• Page extract:
╭──

I was 100% clear and specific about what I asked for: statements suggesting that Hillary would win the white female demographic that you previously referenced. You knew exactly what I asked for when you confidently rattled off those names, and yet not one of them said what I asked about. And now you’re falling back into vagueness. What do you mean they said “”Women’ were going to support Hillary?” Did they ever say all women were going to support her? That seems unlikely, though you still have yet to provide me with a single quote. Did they say she’d win the majority of the female vote? Guess what–she did! You’re really grasping now, desperate to create a strawman when you haven’t even produced a single quote.
We’ve seen plenty of evidence this week in Virginia of the Deplorables. Several even explicitly praised trump for not explicitly condemning them.
Why is the White Women category so important? Hillary won like 54% of total women voters.

╰──

• Stored data:

╭──

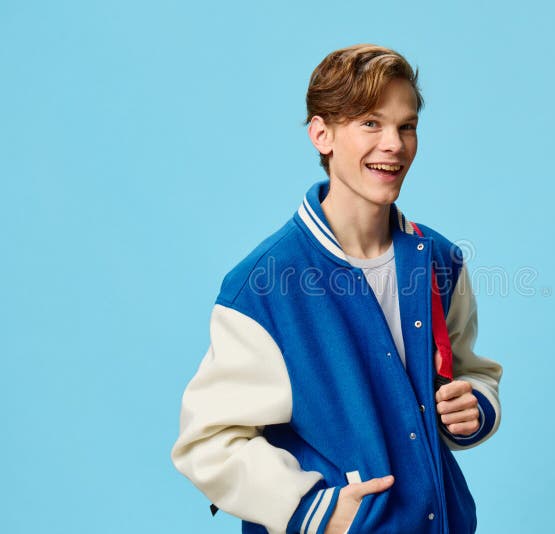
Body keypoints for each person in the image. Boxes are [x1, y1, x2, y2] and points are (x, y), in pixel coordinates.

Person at [171, 44, 503, 534]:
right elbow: (207, 442)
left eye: (406, 126)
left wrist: (474, 405)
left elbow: (471, 372)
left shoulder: (439, 259)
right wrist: (313, 509)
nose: (394, 144)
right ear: (321, 134)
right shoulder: (262, 286)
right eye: (370, 123)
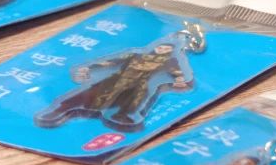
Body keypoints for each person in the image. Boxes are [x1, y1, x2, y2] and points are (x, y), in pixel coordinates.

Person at [35, 41, 194, 132]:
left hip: (139, 82)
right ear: (156, 47)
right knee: (90, 94)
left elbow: (176, 71)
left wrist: (180, 79)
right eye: (161, 47)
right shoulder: (136, 54)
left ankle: (123, 116)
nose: (162, 50)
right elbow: (112, 62)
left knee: (136, 99)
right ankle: (60, 110)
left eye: (167, 49)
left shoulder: (169, 61)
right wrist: (91, 67)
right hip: (117, 78)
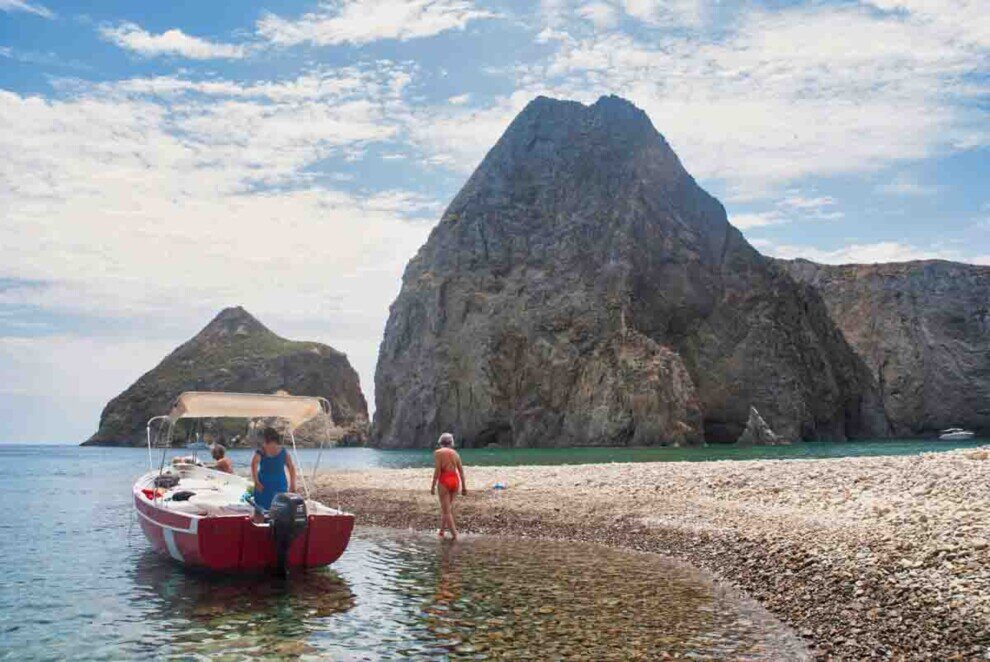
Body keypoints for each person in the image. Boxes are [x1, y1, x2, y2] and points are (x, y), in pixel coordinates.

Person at [251, 427, 297, 512]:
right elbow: (291, 468)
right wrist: (293, 484)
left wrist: (256, 481)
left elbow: (254, 464)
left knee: (260, 510)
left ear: (265, 437)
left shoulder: (262, 450)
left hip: (264, 483)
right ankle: (277, 524)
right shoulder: (283, 450)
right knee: (280, 510)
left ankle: (260, 525)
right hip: (280, 483)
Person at [431, 432, 466, 540]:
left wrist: (432, 485)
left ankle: (455, 536)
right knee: (448, 509)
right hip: (455, 480)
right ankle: (441, 532)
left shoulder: (438, 452)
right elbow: (461, 472)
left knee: (446, 511)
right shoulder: (456, 454)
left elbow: (437, 471)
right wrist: (464, 487)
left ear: (440, 442)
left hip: (444, 479)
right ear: (451, 443)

╰──

• Brief 1: Print the passage from the comments on Hillary and women voters, from "I was 100% clear" up to and including "explicitly condemning them.".
• Brief 2:
Answer from the comments on Hillary and women voters:
(a) In which state does one comment say evidence of the Deplorables was seen this week?
(b) What share of total women voters does the last comment say Hillary won?
(c) What does the first comment's writer say they asked for?

• Task solution 1:
I was 100% clear and specific about what I asked for: statements suggesting that Hillary would win the white female demographic that you previously referenced. You knew exactly what I asked for when you confidently rattled off those names, and yet not one of them said what I asked about. And now you’re falling back into vagueness. What do you mean they said “”Women’ were going to support Hillary?” Did they ever say all women were going to support her? That seems unlikely, though you still have yet to provide me with a single quote. Did they say she’d win the majority of the female vote? Guess what–she did! You’re really grasping now, desperate to create a strawman when you haven’t even produced a single quote.
We’ve seen plenty of evidence this week in Virginia of the Deplorables. Several even explicitly praised trump for not explicitly condemning them.

• Task solution 2:
(a) Virginia.
(b) Like 54%.
(c) Statements suggesting that Hillary would win the white female demographic.